A free customer
Sometimes you have to earn the right before you sell the window!
Treat your customers as hostages, and watch them walk. It might take a while, but they always end up leaving. A message to oneself.
Right now at PlayStats, we’re in the customer acquisition phase—which sounds wrong. This is the more difficult stage for me personally. I play better with familiarity than outreach. But this is all part of it.
It reminds me of a priceless door-to-door sales story to bring the house down.
A former schoolmate—between university and a proper job—ended up taking a door-to-door gig selling double-glazing. July is not the best time to be selling heat-saving windows in Manchester.
Brock was in the sprawling South Manchester suburb of Burnage. The first day went badly, the second worse. Wednesday, he thought—fuck it, time for a change of tack.
The first house had a high gate. Normally signalling a psycho dog. Skip, or go all in. He went all in. We'll call the owner CRAZY LADY — CL.

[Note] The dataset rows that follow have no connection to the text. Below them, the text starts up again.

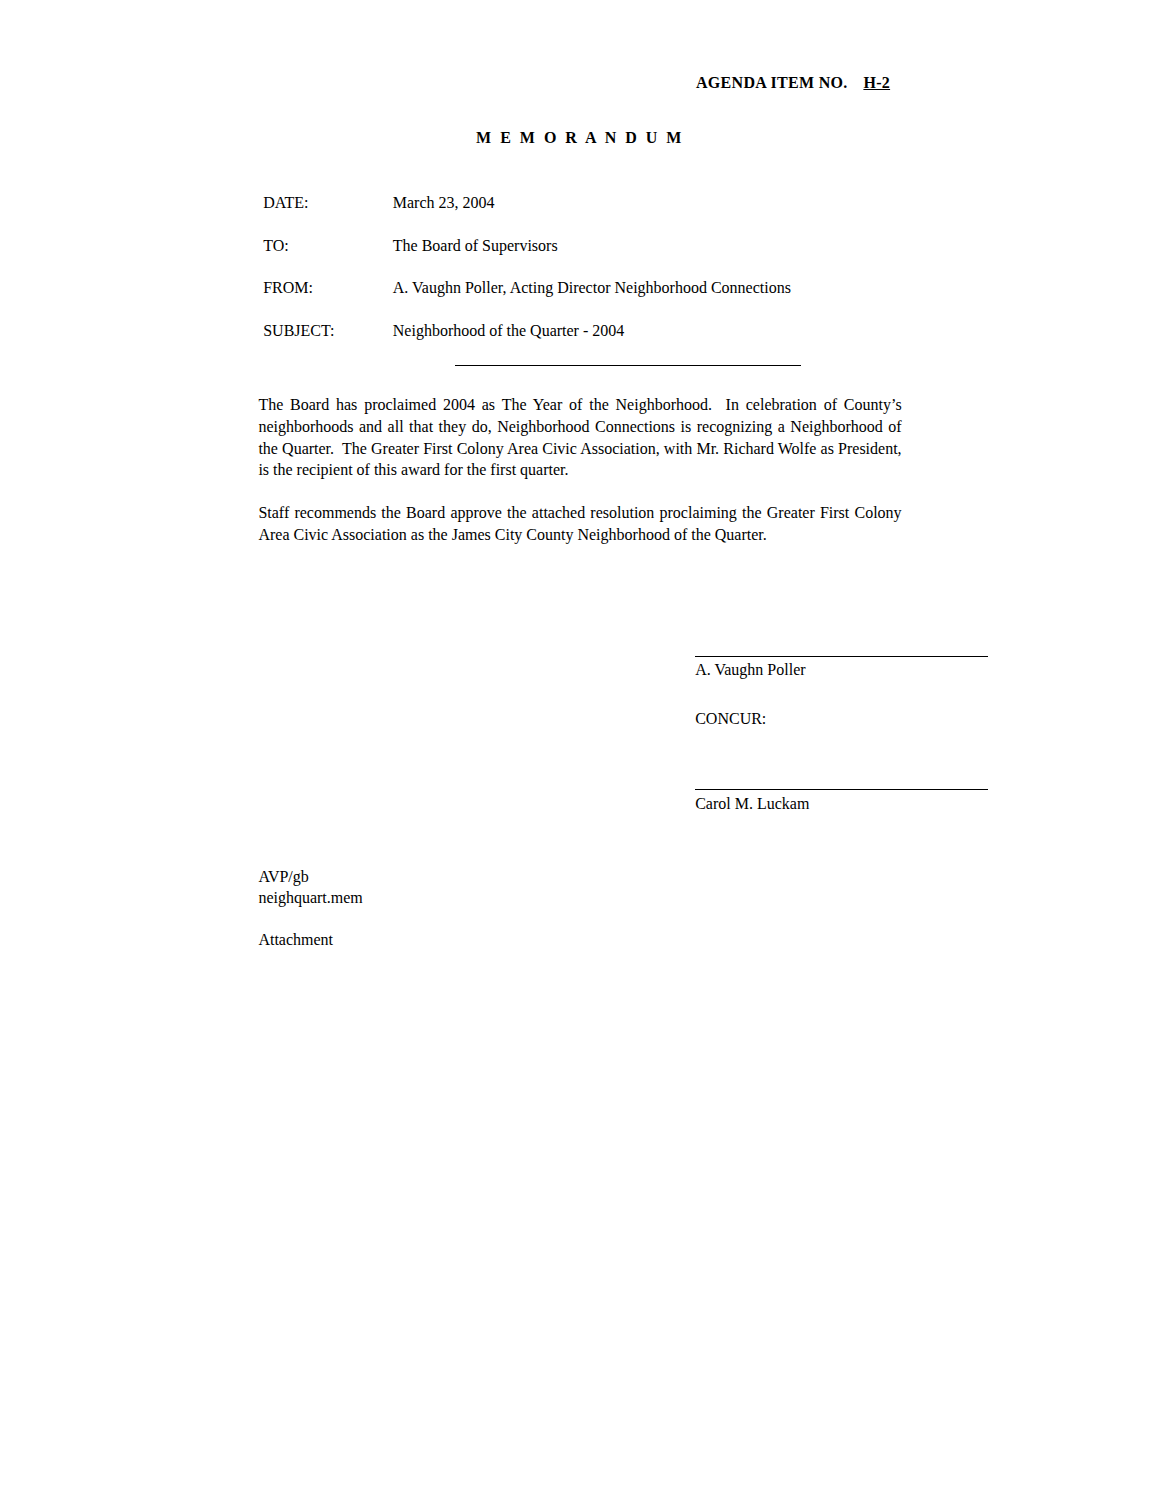AGENDA ITEM NO. H-2
M E M O R A N D U M
| DATE: | March 23, 2004 |
| TO: | The Board of Supervisors |
| FROM: | A. Vaughn Poller, Acting Director Neighborhood Connections |
| SUBJECT: | Neighborhood of the Quarter - 2004 |
The Board has proclaimed 2004 as The Year of the Neighborhood. In celebration of County’s neighborhoods and all that they do, Neighborhood Connections is recognizing a Neighborhood of the Quarter. The Greater First Colony Area Civic Association, with Mr. Richard Wolfe as President, is the recipient of this award for the first quarter.
Staff recommends the Board approve the attached resolution proclaiming the Greater First Colony Area Civic Association as the James City County Neighborhood of the Quarter.
A. Vaughn Poller
CONCUR:
Carol M. Luckam
AVP/gb
neighquart.mem
Attachment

Four firm raps on the front door.
CL: Who the fuck are you banging on me front door?
Brock: Hello, I’m with the council. Have you been ignoring the letters?
CL: What fucking letters? If I had ‘em, you know where I’d jam ‘em.
Brock: We’ve been sending letters for the past month about the gas leak.
CL: (crazy meter shifts from 10 to 8) What gas leak?
Brock: There’s a major leak from the main under your property. We’re going to have to dig up your front garden—about 15 feet down. For the next six weeks, you’ll need to park your car down the street.
CL: (crazy meter moves to 12) You won’t be digging up nowt. I’ll be locking me fuckin’ gate and leaving Norman off his lead. Good fucking luck with that.
Norman sounded like he was of German heritage.
Brock: You have a very nice gate, and I’m sure Norman is incredibly friendly—but if you lock it we’d have to knock it down. I really don’t want to cause any more property damage than we already will. This is a safety issue.
CL: (visibly shaken, indecipherable. Norman still barking.)
Brock: (the sinker) Sorry—I’m just kidding. I’m actually out here representing Anglian double-glazing windows. We’re doing an installation down the road and offering surrounding houses free consultations. My boss told me to ask everybody if they wanted new windows.
CL: (crazy meter down to 3) Well, I have been thinking about new windows.
Acquisition, it turns out, might be just finding your own version of the gas leak. I’ll give it go. Onya, Brock.